The main responsibilities of a Compliance Officer are such as:-

  • Registering any changes in registered particulars of the LLP;
  • Keeping and maintaining registers and records of the LLP; and
  • Ensuring publication of names of the LLP in accordance with the provisions of the Act.

A compliance officer is personally liable to all penalties including administrative penalty imposed on the LLP unless if he can prove that he is not liable.

19) Can there be more than one Compliance Officer?


20) If the LLP has two partners and one of them ceased to be a partner for any reason, is the remaining partner required to appoint another partner? Is there any time frame to do so?

Yes. The remaining partner is required to appoint another partner within six months or a longer period which may be determined by the Registrar (which shall not exceed one year) upon an application made by the remaining partner.

21) Can a partner who is declared a bankrupt continue to act as a partner?

Yes, a partner who is declared a bankrupt can continue to be a partner of an LLP. However, he is prohibited from taking part in the management of the LLP unless he has obtained leave from:-

  • The Director General of Insolvency(DGI); or
  • The court provided that a notice of intention to apply for leave has been served on the DGI and the DGI is heard on the application.
22) Can an existing business vehicle such as a Company or a partnership firm convert into a LLP?

Yes. In the case of a Company, only a Private Company incorporated under the Companies Act 2016 is allowed. In the case of a partnership, only firms which are registered under the Registration of Business Act 1956 or any firms carrying on professional practices are allowed.

23) What will be the position of a Private Company which converts to a LLP?

After a conversion, the Private Company shall be deemed to have been dissolved.

24) Can a sole-proprietorship convert into LLP?

A sole proprietorship cannot convert into a LLP as it only has 1 member.

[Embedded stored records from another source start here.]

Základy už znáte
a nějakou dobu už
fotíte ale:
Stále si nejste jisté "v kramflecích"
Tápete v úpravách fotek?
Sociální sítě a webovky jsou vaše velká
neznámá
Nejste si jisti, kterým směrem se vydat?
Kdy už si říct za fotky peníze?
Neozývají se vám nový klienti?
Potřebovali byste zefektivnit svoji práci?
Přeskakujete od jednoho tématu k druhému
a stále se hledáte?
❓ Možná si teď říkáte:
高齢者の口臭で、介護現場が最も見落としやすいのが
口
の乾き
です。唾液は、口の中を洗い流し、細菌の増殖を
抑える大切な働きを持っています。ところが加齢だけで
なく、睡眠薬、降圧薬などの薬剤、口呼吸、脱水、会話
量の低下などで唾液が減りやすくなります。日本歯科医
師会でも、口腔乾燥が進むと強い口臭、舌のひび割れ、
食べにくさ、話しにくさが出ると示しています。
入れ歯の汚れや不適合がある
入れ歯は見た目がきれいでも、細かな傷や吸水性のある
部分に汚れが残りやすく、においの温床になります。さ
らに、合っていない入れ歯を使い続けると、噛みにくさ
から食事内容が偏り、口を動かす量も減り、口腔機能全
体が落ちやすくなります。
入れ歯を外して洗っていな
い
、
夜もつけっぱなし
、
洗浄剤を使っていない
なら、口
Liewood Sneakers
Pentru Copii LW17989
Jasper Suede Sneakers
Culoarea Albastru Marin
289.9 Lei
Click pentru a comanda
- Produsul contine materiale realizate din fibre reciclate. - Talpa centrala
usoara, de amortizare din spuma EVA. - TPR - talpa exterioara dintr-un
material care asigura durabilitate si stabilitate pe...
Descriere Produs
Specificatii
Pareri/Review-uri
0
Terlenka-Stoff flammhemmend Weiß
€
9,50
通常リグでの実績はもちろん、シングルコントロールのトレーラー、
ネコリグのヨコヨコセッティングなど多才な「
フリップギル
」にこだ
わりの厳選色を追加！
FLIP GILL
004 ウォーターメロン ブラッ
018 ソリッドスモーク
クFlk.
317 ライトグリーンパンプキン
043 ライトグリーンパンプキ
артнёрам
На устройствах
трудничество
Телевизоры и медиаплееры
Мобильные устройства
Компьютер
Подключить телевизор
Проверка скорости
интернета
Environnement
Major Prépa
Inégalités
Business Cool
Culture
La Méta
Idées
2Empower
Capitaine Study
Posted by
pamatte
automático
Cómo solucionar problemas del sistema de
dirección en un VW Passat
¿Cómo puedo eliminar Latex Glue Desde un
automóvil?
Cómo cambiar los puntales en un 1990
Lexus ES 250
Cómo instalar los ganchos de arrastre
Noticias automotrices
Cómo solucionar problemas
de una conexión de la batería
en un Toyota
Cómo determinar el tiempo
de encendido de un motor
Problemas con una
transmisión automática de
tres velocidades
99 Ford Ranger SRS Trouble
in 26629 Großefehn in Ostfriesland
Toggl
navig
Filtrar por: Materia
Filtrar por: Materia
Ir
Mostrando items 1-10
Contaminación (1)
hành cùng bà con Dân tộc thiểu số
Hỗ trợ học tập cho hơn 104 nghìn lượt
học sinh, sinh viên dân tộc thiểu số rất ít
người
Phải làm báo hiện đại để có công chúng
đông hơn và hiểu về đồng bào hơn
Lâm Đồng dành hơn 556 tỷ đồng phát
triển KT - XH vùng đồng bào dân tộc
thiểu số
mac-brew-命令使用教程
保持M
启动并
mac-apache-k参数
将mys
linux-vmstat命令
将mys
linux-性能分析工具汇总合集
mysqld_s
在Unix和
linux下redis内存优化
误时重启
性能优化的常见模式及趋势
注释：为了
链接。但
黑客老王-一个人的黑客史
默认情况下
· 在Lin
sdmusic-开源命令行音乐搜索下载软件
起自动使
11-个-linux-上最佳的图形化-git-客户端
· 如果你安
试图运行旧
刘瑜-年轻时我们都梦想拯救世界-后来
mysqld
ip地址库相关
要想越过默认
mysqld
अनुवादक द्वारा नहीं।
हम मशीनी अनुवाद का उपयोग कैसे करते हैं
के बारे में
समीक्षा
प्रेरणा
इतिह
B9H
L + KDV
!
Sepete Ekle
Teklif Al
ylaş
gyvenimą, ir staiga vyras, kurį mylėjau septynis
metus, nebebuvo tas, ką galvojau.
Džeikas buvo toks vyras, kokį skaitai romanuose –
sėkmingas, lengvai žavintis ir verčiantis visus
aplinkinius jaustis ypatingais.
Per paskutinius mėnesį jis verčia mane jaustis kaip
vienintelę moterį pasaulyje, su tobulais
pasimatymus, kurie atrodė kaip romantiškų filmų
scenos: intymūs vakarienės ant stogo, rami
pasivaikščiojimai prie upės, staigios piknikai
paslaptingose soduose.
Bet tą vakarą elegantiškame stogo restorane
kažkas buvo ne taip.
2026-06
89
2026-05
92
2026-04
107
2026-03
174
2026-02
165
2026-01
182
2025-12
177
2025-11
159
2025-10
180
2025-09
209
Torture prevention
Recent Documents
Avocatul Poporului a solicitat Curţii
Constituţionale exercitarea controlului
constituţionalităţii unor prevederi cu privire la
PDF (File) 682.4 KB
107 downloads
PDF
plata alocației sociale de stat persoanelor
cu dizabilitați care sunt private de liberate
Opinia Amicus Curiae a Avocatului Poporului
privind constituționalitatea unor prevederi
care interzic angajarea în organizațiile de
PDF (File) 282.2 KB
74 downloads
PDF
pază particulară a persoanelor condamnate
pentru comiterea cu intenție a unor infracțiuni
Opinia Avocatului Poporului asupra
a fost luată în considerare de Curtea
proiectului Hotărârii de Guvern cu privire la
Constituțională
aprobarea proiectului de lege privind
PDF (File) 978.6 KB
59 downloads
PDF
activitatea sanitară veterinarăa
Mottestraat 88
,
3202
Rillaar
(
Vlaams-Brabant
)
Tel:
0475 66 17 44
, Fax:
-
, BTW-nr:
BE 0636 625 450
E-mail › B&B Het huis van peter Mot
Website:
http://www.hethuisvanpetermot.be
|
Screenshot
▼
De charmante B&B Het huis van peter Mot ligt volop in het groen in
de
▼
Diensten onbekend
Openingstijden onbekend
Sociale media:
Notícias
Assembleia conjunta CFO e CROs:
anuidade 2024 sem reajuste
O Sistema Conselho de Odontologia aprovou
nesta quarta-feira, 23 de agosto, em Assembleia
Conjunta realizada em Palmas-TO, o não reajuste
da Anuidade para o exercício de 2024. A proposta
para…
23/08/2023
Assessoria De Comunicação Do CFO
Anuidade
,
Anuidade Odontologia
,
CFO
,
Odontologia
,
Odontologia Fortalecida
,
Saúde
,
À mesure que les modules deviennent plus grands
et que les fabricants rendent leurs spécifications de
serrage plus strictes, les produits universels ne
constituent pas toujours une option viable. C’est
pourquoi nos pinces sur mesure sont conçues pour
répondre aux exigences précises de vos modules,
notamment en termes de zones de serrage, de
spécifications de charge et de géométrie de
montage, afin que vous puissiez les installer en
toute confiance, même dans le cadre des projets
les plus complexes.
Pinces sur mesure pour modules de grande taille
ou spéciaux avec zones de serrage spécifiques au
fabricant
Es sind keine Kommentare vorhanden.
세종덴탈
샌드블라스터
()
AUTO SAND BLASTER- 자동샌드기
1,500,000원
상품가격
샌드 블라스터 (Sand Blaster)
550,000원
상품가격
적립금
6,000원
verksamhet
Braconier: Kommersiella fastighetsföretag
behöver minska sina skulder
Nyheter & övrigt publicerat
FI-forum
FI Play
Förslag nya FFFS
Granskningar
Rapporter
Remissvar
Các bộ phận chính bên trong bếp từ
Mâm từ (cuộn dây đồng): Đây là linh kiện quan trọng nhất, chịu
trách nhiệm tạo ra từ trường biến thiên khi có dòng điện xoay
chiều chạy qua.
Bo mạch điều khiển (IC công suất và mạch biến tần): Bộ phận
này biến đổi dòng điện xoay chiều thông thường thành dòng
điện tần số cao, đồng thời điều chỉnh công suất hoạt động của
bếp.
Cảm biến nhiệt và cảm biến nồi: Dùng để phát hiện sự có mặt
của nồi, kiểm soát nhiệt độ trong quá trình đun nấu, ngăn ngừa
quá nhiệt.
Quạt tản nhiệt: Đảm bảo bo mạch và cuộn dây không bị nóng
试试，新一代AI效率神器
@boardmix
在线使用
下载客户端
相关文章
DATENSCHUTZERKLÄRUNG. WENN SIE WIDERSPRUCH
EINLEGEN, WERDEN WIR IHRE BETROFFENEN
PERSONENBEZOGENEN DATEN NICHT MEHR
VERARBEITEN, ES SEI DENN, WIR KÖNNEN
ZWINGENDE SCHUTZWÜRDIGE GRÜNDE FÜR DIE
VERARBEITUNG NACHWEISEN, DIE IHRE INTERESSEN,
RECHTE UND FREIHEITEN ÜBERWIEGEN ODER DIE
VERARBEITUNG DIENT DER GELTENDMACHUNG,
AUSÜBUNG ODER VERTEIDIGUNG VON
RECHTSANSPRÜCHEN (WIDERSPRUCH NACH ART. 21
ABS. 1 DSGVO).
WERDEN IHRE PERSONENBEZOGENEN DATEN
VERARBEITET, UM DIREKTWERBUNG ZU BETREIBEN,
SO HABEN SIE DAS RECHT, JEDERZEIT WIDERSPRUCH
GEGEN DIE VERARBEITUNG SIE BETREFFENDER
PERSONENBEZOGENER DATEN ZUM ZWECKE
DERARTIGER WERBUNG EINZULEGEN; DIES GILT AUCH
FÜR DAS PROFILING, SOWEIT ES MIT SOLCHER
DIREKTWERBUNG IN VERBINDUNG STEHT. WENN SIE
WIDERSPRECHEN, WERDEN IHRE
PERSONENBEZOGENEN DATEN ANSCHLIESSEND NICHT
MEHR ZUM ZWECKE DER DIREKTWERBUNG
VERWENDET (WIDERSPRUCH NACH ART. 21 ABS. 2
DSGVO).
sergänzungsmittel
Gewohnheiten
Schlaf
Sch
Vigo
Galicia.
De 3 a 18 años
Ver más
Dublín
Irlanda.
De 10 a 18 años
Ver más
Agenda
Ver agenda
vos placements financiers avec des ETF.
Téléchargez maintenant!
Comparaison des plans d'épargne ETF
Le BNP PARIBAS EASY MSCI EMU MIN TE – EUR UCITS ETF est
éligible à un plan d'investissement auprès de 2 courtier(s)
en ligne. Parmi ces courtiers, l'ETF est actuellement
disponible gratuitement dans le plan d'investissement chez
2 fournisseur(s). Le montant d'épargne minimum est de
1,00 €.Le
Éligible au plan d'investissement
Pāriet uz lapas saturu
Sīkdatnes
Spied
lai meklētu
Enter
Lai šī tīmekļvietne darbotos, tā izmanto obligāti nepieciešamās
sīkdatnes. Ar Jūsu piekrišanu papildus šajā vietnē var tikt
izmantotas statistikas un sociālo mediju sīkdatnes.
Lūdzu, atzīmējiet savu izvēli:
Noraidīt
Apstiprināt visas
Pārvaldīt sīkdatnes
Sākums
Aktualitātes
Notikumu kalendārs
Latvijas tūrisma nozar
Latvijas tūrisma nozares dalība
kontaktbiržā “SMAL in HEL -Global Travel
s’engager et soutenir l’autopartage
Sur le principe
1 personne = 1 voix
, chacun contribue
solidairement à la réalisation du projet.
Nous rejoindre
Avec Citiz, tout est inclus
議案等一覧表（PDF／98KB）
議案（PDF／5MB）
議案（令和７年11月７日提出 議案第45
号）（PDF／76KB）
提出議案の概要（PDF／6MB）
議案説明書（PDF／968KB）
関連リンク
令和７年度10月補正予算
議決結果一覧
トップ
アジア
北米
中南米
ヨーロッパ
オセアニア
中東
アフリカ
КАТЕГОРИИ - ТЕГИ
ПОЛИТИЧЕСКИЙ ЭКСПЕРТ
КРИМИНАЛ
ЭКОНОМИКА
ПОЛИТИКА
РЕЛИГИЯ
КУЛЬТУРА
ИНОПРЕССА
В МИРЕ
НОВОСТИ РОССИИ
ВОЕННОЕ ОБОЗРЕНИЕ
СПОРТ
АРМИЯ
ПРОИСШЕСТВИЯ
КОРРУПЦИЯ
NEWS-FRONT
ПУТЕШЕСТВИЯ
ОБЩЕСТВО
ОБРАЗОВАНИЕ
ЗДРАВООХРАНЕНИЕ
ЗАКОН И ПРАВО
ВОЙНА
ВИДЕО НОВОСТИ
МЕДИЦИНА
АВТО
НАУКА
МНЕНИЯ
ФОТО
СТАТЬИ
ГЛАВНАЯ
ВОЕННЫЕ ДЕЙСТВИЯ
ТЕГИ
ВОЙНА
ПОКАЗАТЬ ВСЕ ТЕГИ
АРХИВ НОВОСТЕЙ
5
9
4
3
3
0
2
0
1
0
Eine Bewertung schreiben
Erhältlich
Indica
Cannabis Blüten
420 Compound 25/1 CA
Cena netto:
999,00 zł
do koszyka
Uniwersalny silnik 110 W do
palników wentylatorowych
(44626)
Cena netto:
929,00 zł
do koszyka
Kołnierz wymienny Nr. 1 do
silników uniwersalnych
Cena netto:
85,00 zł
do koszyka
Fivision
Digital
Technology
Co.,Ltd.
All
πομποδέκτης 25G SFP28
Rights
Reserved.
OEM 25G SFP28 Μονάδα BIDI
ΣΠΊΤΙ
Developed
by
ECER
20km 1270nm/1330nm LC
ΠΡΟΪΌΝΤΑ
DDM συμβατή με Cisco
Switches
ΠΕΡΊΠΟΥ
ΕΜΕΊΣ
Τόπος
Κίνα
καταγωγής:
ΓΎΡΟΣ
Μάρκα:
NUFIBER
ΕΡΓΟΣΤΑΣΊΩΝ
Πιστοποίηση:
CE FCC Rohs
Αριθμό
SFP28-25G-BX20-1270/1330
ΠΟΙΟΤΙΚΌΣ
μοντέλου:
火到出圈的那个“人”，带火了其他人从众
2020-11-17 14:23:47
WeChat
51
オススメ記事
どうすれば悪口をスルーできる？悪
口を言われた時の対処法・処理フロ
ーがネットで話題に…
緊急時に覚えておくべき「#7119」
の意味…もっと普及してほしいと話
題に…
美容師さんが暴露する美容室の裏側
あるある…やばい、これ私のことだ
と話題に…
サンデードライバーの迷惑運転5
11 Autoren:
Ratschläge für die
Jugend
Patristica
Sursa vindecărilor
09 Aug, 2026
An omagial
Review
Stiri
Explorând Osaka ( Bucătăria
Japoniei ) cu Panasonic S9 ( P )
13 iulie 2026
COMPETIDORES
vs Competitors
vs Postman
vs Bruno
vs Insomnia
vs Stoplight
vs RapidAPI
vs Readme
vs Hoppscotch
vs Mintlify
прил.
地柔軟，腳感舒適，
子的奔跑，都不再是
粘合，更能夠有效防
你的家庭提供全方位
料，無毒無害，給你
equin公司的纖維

The sole proprietor must find at least one more person to be a partner before he can register a LLP.

25) Is there a requirement for a converted LLP to notify its conversion to any party which the LLP was dealing with prior to the conversion?

A converted LLP is required to ensure for a period of twelve months commencing fourteen days after the date of registration to state the following on every invoice or correspondence:-

  • A statement that it was, as from the date of registration, converted from a conventional partnership or Private Company, as the case may be, to a limited liability partnership; and
  • The name and registration number, if applicable, of the conventional partnership or Private Company from which it was converted.
26) Can a LLP re-convert to a private company?

No. The LLP will have to be voluntarily wound up first and then incorporate as a new Company.

27) It is unfair to creditors as the current partnerships can evade liability by just converting to LLP. What is the rationale/remedy for this?

Under the LLP Act 2012, it is provided that all rights and liabilities are vested into the LLP upon conversion from a conventional partnership or a Private Company. Further, partners of a conventional partnership that has converted to a LLP shall continue to be personally liable, jointly and severally with the LLP for the liabilities and obligations incurred prior to the conversion. Under the LLP legal framework, creditors of a private company are further protected as the Company must get the agreement of the creditors for such conversion.